Prostate cancer, perhaps more than any other malignant disease process, poses questions that only imaging can answer. MRI has the potential to yield more information about the prostate gland than any other imaging modality. Because of its parametric capabilities, MRI in a single exam can produce high-resolution anatomic imaging with excellent soft-tissue contrast. It also can add spectroscopic information about the function of the tissue to characterize both the aggressiveness and volume of disease. MRI can generate diffusion-weighted images that provide a microstructural picture of intracellular/extracellular water and dynamic contrast-enhanced images that depict development of the microvessels that are necessary for tumors to grow and metastasize.

Characterizing prostate cancer with MRI nevertheless is becoming more difficult now that the disease is being found at a much earlier stage in much smaller volumes.

"Years ago, with just high-resolution anatomic imaging and spectroscopy at 1.5T, we did a pretty good job with the cancers we were detecting at the time, which tended to be larger volume. But we find ourselves at 1.5T not having adequate spatial resolution for spectroscopy, or for functional data with diffusion and perfusion-weighted imaging, to deal with early-stage disease," said Dr. John Kurhanewicz, a professor of radiology at the University of California, San Francisco.

The prostate gland is a very small, highly heterogeneous organ with multiple zones, numerous structures, and varying degrees of metabolism, and it often harbors benign conditions as well as cancer, all of which make it difficult to image.

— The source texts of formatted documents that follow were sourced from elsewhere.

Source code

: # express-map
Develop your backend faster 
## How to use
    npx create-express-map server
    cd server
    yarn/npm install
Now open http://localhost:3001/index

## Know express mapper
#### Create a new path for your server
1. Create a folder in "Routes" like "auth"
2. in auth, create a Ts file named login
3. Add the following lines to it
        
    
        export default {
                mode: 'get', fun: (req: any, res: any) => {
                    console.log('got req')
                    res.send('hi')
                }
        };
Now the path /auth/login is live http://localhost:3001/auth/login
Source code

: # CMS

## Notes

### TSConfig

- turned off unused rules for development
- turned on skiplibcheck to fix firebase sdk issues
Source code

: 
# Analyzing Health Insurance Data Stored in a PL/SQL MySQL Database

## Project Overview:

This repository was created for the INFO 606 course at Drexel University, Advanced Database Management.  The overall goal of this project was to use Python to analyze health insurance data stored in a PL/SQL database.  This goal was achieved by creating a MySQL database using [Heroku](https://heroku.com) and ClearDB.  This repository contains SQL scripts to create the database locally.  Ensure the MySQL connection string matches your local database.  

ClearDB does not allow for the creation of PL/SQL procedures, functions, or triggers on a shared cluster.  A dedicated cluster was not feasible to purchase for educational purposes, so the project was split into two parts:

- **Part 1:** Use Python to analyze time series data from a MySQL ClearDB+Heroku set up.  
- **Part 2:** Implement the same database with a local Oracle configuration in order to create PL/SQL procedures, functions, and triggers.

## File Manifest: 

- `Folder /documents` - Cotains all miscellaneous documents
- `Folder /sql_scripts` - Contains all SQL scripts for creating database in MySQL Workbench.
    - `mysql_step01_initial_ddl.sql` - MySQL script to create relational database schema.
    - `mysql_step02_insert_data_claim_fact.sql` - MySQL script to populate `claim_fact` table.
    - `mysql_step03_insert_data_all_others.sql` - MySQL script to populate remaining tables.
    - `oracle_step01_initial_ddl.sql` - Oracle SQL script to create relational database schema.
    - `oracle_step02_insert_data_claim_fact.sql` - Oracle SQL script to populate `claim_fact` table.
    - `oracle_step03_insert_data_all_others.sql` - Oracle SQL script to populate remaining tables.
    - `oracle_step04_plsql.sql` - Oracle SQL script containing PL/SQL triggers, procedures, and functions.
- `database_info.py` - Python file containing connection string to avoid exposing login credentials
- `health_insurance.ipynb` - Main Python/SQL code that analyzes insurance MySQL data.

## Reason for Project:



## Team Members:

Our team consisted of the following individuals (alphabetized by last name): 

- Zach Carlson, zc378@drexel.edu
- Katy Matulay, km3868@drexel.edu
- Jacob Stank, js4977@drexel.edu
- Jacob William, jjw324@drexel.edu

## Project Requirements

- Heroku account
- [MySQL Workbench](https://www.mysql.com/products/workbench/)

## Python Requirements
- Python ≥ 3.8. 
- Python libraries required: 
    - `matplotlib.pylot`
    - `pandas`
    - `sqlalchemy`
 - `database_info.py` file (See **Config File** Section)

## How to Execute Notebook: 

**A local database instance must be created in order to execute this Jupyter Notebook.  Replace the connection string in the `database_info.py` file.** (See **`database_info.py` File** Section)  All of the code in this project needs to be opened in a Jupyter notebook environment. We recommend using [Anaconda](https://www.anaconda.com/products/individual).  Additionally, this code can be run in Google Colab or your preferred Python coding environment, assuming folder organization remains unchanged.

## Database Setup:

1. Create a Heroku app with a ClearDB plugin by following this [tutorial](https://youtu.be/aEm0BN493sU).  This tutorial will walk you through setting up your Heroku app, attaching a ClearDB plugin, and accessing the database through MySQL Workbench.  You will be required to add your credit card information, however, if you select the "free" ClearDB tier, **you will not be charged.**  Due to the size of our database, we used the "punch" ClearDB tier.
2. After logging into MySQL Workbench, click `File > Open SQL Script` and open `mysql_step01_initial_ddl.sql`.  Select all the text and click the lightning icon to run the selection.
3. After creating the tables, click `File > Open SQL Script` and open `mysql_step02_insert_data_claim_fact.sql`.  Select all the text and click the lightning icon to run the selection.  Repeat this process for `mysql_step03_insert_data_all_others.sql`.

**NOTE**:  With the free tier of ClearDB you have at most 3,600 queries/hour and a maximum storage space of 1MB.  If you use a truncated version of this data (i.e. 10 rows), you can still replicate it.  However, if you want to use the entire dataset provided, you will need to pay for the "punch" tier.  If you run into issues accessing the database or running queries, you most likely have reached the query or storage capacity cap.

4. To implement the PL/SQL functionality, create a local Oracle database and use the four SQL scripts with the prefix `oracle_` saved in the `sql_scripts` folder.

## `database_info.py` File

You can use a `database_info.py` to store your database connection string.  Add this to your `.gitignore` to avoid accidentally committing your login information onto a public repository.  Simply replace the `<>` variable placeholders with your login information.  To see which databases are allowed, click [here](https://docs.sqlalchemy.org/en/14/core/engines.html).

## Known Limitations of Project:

Although current platforms for 3T imaging of the prostate are not very robust and 1.5T packages do not easily translate to 3T, researchers are turning to high-field scanning because of what its higher signal-to-noise ratio can offer.

Increased SNR allows radiologists to enhance different parts of the scan. It can be used to improve pixel resolution in the same amount of scanning time or get the same pixel resolution in a faster scan.

"Higher spatial resolution will make it easier to see the margins of the tumor and determine if it is deforming the capsule of the gland and is inside or outside of the gland, which is the classic branch point for clinical decision making," said Dr. Dan Cornfeld, an assistant professor in the department of diagnostic radiology at Yale University.